Pemerintah Kabupaten Kotawaringin Timur (Kotim) terus berupaya mengkonversi minyak tanah ke gas elpiji di 80 desa di enam kecamatan. Kecamatan tersebut belum mendapatkan pasokan elpiji secara rutin.
HENY, Sampit | radarsampit.com
Enam kecamatan di Kotim yang belum menjalankan program konversi minyak tanah ke elpiji, yakni Kotabesi, Telawang, Mentaya Hulu, Bukit Santuai, Telaga Antang, Antang Kalang. Akibatnya, gas elpiji tak tersedia karena tak dikirim.
Untuk memenuhi kebutuhan, masyarakat melakukan berbagai cara. Di antaranya membeli di luar kecamatan di Kotim dengan harga mencapai Rp40-70 ribu per tabung 3 kilogram.
Asisten II Bidang Ekonomi dan Pembangunan Alang Arianto mengatakan, permasalahan pasokan kuota elpiji yang terbatas dan terjadinya ketidaksesuaian harga eceran tertinggi (HET) yang dijual di lapangan, ditambah penjualan yang tidak tepat sasaran menyebabkan kelangkaan gas elpiji 3 kilogram terus terjadi selama bertahun-tahun.

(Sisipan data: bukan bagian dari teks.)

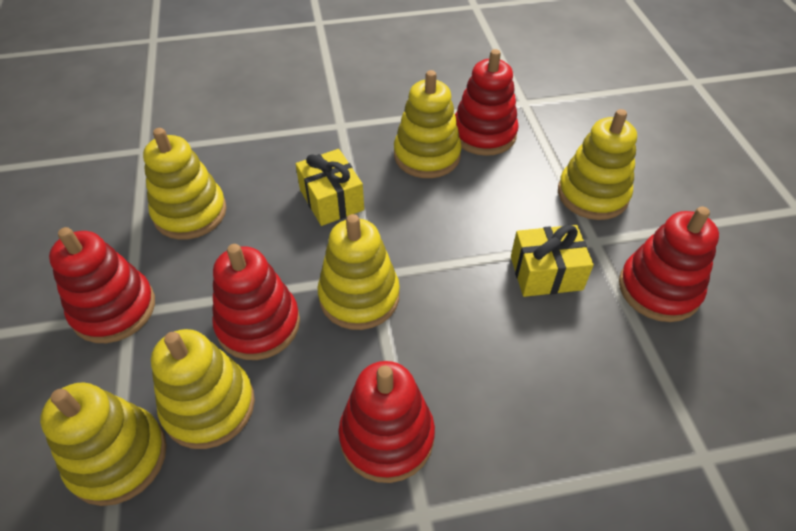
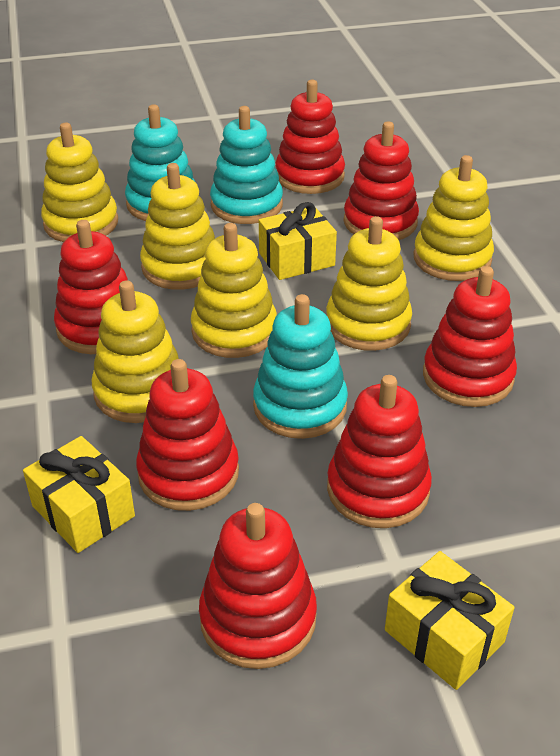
red stacking toy: [49,227,155,343] [212,244,300,360] [339,361,435,483] [455,49,519,156] [619,207,719,322] = 5 -> [54,220,128,354] [136,359,239,511] [199,503,317,669] [275,80,345,194] [327,375,432,528] [344,121,419,240] [423,266,517,407] = 7
turquoise stacking toy: none = 0 -> [125,104,195,221] [210,106,283,224] [253,294,348,439] = 3
yellow gift: [296,149,364,226] [511,225,594,297] = 2 -> [23,436,135,553] [259,202,337,280] [385,551,515,690] = 3

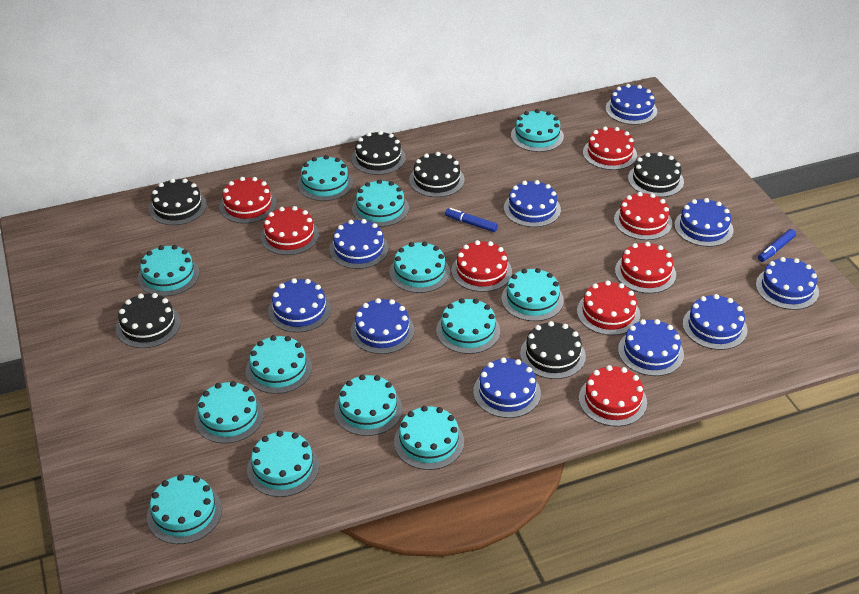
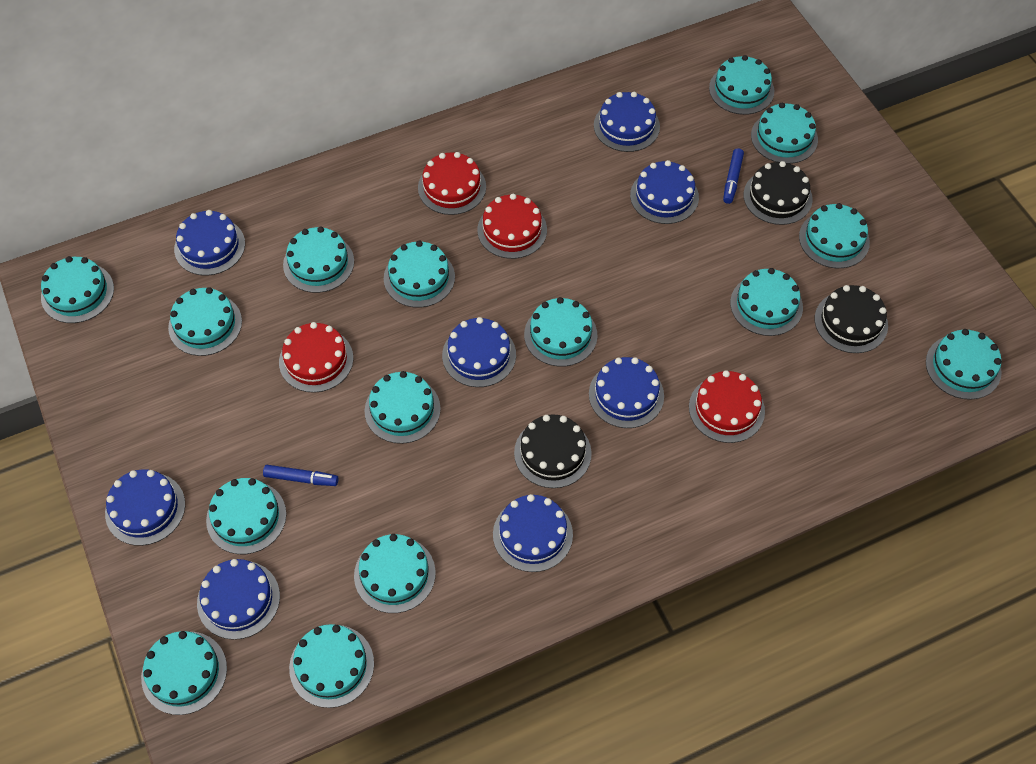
black cake: [116,293,181,348] [149,178,207,225] [352,131,406,175] [409,152,465,197] [520,321,586,379] [628,152,684,197] = 6 -> [514,414,592,488] [744,161,813,225] [815,285,888,353] = 3
blue cake: [268,278,331,333] [329,219,389,269] [350,298,414,354] [473,357,541,418] [504,180,561,227] [606,84,657,125] [618,319,684,376] [674,198,734,247] [683,294,747,350] [756,257,819,310] = 10 -> [105,469,185,546] [174,210,245,276] [197,559,280,640] [442,317,516,387] [493,494,573,572] [589,357,664,428] [594,92,660,152] [630,160,699,224] = 8
red cake: [219,177,277,223] [260,206,319,255] [452,240,512,292] [577,280,640,335] [579,365,647,427] [583,126,637,170] [614,192,672,240] [615,242,676,294] = 8 -> [279,322,353,393] [418,152,486,215] [477,194,547,259] [689,370,765,443] = 4
turquoise cake: [138,245,200,297] [147,474,222,544] [194,381,264,444] [246,335,312,394] [247,431,319,497] [297,155,353,201] [334,375,403,436] [352,179,409,227] [389,241,450,293] [394,406,464,470] [436,298,500,354] [501,268,564,321] [511,109,564,152] = 13 -> [41,256,114,323] [141,631,227,715] [168,287,242,356] [206,478,286,554] [283,226,354,293] [289,624,374,708] [354,534,436,613] [365,371,441,444] [384,241,455,308] [524,297,597,367] [709,55,774,115] [730,268,803,336] [751,103,818,164] [799,203,870,268] [926,329,1002,400] = 15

”Pemkab Kotim sudah berupaya mengatasi permasalahan ini. Tahun 2023 lalu Pak Bupati sudah menghadap ke Ditjen Migas untuk mengupayakan konversi minyak tanah ke elpiji, khususnya di enam kecamatan ini. Setelah pertemuan itu, dilakukan rapat dan hari ini Pemkab Kotim melaksanakan sosialisasi sebagai salah satu syarat untuk dilakukan konversi,” kata Alang, Selasa (16/7/2024).
Sosialisasi konversi minyak tanah ke elpiji secara mandiri di enam kecamatan dihadiri perwakilan kades, agen, pangkalan, pejabat PT Pertamina Patra Niaga, dan DPC Hiswana Migas Kotim.
“Karena di enam kecamatan ini belum dapat kuota elpiji. Makanya enam kecamatan mencari elpiji dari kecamatan lain dengan harga Rp40-50 ribu per tabung, bahkan di wilayah utara ada yang dijual Rp70 ribu per tabung 3 kilogram,” katanya.
Elpiji 3 kilogram ini merupakan subsidi pemerintah yang menjadi barang rebutan. Tak peduli berapa tingginya harga jual elpiji, masyarakat terpaksa tetap membeli agar dapur tetap mengepul.
”Dulu saat minyak tanah mulai langka, masyarakat dipaksa menggunakan kompor gas elpiji. Saat itu banyak masyarakat yang tidak mau, karena kebiasaan menggunakan minyak tanah. Setelah itu ada program dari pemerintah, melakukan peralihan minyak tanah ke gas elpiji, masyarakat diberikan kompor dan tabung secara gratis. Namun, karena anggaran sudah tidak tersedia lagi, beberapa tahun terakhir program itu sudah tidak ada lagi,” katanya.